For IDR frames, all frames after the IDR frame cannot reference the contents of the frame before any IDR frames, and in contrast, for normal I-frames, the B-and P-frames after them can refer to the I-frame before the normal I-frame. From a randomly accessed video stream, the player can always play from an IDR frame, since there is no frame after it referencing the frame before it. However, you cannot start from any point in a video that does not have an IDR frame, because the frame that follows will always refer to the previous frame.

Example:

Here is an example of a GOP of 15, with its decoded reference frame and its decoding sequence in it:

such as: I-frame decoding does not depend on any other frames. The decoding of P frame depends on the I frame or p frame in front of it. The decoding of frame B depends on the nearest I-frame or P-frame and the nearest P-frame in front of it.

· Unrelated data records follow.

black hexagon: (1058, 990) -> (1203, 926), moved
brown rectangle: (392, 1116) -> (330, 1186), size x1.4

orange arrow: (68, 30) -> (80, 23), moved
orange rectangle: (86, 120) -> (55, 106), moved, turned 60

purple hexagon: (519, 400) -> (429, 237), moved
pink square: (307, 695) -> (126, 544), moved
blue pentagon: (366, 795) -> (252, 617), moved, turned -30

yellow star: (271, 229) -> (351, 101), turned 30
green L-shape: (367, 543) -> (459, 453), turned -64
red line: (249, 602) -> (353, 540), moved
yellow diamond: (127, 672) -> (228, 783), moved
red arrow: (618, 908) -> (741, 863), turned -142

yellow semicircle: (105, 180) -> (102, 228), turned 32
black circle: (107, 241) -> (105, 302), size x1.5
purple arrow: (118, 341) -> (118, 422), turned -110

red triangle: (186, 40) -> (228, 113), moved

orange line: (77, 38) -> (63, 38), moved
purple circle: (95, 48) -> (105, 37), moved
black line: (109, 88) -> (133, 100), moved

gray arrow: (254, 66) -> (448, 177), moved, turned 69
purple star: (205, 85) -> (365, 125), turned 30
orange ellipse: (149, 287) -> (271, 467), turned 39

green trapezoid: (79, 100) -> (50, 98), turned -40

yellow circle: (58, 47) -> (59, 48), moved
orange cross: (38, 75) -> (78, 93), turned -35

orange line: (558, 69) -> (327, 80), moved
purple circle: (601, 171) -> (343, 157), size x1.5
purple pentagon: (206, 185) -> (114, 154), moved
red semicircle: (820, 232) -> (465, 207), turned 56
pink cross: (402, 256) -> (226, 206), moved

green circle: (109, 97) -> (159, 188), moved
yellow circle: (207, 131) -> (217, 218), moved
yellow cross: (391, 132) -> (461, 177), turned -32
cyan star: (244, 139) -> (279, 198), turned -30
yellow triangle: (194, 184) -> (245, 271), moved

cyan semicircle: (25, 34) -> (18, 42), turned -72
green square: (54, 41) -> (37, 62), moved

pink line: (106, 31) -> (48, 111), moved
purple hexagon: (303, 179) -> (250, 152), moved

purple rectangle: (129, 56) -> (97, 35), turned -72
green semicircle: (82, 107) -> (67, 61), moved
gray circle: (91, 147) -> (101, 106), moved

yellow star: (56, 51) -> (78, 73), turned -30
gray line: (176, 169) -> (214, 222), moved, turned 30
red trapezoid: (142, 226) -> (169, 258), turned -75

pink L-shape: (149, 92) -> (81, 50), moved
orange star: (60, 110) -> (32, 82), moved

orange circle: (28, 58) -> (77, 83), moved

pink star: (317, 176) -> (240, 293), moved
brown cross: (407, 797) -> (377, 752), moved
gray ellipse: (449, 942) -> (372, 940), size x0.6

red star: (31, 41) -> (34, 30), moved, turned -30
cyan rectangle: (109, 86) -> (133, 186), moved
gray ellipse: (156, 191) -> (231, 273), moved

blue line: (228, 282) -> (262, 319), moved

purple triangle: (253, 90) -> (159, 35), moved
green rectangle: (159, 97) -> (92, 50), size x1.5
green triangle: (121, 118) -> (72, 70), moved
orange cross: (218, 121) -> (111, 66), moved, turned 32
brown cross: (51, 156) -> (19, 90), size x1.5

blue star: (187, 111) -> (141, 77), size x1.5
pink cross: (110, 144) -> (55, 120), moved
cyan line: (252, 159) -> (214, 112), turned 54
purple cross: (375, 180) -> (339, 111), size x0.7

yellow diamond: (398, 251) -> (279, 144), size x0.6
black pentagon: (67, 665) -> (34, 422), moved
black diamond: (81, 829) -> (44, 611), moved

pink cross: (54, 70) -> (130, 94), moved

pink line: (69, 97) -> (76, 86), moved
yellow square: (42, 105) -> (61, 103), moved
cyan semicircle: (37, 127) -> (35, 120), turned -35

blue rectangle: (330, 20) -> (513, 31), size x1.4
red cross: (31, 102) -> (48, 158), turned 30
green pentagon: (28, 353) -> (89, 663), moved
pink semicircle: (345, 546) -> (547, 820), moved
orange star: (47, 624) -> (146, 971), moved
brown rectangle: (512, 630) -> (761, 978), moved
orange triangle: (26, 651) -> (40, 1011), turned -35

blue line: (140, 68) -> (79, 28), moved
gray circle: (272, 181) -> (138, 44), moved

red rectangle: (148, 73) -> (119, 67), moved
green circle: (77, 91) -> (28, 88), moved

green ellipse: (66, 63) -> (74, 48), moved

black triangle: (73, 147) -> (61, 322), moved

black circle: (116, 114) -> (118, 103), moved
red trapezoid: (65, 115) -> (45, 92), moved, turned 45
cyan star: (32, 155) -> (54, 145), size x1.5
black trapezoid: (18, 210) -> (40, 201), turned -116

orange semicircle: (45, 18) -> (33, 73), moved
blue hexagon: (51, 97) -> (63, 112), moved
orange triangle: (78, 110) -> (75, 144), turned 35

How do I determine the frame type (image reference frame or I, p frame, etc.)?

The Nalu type is a powerful tool for judging the type of frame, which is drawn from official documents such as:

We still go to the top figure of the code stream corresponding to the data to layer analysis, 00 00 00 01 After the next byte is the Nalu type, converted to binary data, the order of interpretation from left to right, as follows:
(1) 1th bit forbidden bit, value 1 indicates syntax error
(2) the 2nd to 3rd position is the reference level
(3) 4th to 8th is the NAL unit type

For example, there are 67,68 and 65 after 00000001.

Where the 0x67 binary code is:
0110 0111
4-8 = 00111, decimal 7, reference second Picture: 7 corresponding sequence parameter set SPS

Where the 0x68 binary code is:
0110 1000
4-8 is 01000, to decimal 8, refer to the second Picture: 8 corresponding image parameter set PPS

Where the 0x65 binary code is:
0110 0101
4-8 is 00101, to decimal 5, refer to the second Picture: 5 for the slices in the IDR image (I-frames)

So the algorithm for determining if the I-Frame is: (Nalu type & 0001 1111) = 5 = Nalu type & 31 = 5

such as 0x65 & 31 = 5

H264 Related knowledge

Contact Us

The content source of this page is from Internet, which doesn't represent Alibaba Cloud's opinion; products and services mentioned on that page don't have any relationship with Alibaba Cloud. If the content of the page makes you feel confusing, please write us an email, we will handle the problem within 5 days after receiving your email.

If you find any instances of plagiarism from the community, please send an email to: info-contact@alibabacloud.com and provide relevant evidence. A staff member will contact you within 5 working days.

A Free Trial That Lets You Build Big!

Start building with 50+ products and up to 12 months usage for Elastic Compute Service

  • Sales Support

    1 on 1 presale consultation

  • After-Sales Support

    24/7 Technical Support 6 Free Tickets per Quarter Faster Response

  • Alibaba Cloud offers highly flexible support services tailored to meet your exact needs.